First of all, here’s the good news. Finance Minister Arun Jaitley on Monday tabled four Goods and Services Tax (GST) enabling bills in the Lok Sabha and they will be taken up together in the House for discussion on Wednesday. These bills have been tabled as Money Bills, which will not require the nod of the Rajya Sabha where the ruling alliance is a minority and once these bills are passed, State GST bills will be taken up by various state Assemblies. So, meeting the July 1 deadline now seems a definite possibility and India’s biggest tax reform since independence is going be a reality soon.
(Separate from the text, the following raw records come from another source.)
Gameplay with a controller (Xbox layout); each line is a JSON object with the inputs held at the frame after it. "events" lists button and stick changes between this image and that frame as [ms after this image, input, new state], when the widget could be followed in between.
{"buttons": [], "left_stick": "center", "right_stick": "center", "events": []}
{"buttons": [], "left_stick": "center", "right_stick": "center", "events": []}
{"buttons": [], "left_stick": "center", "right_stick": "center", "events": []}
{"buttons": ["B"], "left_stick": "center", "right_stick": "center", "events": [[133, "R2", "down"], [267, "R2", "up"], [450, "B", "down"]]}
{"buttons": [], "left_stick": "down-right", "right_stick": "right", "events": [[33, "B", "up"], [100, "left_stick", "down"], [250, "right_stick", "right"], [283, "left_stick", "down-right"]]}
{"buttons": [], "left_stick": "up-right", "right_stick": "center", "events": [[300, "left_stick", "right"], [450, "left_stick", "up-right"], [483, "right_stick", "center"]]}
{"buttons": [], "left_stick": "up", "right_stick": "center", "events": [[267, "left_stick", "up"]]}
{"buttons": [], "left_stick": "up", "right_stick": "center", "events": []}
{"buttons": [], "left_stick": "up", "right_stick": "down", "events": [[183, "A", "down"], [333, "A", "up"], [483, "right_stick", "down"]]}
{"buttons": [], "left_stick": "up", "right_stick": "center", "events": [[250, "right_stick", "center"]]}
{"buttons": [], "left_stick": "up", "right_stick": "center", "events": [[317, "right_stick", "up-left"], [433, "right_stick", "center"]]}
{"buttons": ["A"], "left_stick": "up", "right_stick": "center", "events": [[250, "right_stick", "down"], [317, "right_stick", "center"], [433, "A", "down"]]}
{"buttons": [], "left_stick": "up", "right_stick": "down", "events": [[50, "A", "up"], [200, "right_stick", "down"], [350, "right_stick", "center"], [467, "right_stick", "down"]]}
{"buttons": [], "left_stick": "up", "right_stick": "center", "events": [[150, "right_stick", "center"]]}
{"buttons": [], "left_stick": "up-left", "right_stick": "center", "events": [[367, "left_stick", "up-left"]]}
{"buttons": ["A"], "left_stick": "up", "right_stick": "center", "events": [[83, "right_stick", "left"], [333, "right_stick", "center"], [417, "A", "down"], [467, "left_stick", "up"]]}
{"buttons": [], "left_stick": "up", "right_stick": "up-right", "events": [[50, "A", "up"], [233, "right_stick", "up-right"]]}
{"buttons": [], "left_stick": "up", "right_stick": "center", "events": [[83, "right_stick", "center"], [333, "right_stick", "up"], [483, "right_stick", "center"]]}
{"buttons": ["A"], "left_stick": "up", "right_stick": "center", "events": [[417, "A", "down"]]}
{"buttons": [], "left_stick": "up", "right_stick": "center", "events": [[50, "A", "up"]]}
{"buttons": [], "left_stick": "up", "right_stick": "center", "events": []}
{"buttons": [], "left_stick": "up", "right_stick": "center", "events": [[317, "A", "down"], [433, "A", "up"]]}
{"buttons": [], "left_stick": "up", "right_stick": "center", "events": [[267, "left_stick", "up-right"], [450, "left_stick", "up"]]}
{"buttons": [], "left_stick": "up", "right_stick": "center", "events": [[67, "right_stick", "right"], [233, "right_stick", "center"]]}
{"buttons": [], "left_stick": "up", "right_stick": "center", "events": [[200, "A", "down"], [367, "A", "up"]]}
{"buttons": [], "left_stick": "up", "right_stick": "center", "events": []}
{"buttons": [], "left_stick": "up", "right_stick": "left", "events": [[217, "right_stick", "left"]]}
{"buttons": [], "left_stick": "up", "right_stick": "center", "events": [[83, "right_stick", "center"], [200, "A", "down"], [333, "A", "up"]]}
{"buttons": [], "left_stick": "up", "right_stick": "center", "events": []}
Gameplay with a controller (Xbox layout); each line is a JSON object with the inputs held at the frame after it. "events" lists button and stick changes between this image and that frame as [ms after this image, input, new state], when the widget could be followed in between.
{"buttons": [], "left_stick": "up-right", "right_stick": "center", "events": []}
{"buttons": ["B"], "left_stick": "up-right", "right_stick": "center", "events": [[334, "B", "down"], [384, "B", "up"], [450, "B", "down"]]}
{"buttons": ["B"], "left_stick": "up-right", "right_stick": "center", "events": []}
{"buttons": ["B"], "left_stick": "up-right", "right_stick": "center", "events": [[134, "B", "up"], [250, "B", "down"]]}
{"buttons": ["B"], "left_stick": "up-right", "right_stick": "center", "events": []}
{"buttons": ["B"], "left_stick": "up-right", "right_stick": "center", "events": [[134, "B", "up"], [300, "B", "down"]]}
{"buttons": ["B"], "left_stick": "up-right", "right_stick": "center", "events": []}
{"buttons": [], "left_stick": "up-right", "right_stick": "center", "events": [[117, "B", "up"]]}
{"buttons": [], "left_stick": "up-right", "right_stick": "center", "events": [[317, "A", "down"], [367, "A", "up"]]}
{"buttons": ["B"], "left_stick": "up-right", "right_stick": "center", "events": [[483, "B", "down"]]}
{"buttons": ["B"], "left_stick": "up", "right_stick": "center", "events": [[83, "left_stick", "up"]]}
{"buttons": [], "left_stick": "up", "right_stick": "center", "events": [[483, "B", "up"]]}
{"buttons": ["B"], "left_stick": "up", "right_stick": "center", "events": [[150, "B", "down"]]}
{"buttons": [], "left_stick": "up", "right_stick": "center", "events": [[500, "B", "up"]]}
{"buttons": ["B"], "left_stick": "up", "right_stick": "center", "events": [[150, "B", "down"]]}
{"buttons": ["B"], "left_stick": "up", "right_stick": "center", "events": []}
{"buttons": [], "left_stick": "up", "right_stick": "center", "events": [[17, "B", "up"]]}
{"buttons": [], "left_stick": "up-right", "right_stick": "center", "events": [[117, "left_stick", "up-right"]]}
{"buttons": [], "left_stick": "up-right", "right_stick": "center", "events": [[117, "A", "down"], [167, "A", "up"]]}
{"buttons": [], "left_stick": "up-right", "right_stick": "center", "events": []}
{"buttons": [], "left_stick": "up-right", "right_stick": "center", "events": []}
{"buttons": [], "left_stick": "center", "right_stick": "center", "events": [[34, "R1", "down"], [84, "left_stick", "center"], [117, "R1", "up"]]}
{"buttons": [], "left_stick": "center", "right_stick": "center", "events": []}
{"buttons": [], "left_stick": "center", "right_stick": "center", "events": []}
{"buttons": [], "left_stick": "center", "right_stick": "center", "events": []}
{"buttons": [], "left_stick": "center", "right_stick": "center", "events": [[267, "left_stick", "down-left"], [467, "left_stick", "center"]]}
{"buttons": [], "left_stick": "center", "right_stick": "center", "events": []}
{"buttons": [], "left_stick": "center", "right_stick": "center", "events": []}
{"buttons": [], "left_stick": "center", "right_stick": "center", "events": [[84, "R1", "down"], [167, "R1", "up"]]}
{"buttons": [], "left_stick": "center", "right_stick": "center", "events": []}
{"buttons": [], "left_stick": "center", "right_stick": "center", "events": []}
And, it’s now the time to get GST-ready. India has nearly 8 million registered businesses under the VAT regime, of which 90 percent are SMEs, and while GST will apply to all businesses with a turnover of Rs 20 lakh or more (Rs 10 lakh in case of NE states), I think it will be a tougher task for SMEs, compared to their larger counterparts, to move to the new regime. According to an estimate, as of now only 50 percent of SMEs have IT systems robust enough to comply with the requirements of GST and worse, less than 10 percent of SMEs are in a GST-ready position. This data is of course not encouraging.
The process of GST migration for state VAT began in November last year and the CBEC has recently requested assessees to whom a provisional identification has been issued to complete the migration to the GST portal by March 31. Those who have not received their provisional IDs have been informed to contact their respective tax office. In case of difficulties or queries regarding migration, an assessee can email to firstname.lastname@example.org or call the National Toll Free GST Helpline 1800 103 9271. Some useful information on GST Suvidha Provider (GSP) can be found on the GSTN website and one can also call its helpdesk number 0124-4688999.
While the pace at which things are happening is encouraging, the fact should not be missed that SMEs are facing an uphill task while getting ready for GST. Unlike their large counterparts, they lack financial muscles, but the new regime will require them — besides getting down to the nitty-gritty of migrating to the new regime — to invest in IT systems, engage more manpower to follow-up with suppliers, automate accounting and inventory management, and align their invoice according to the new prescribed rules. Considering these challenges, I hope the Centre would take a considerate view for the sector in the initial days once GST kicks in.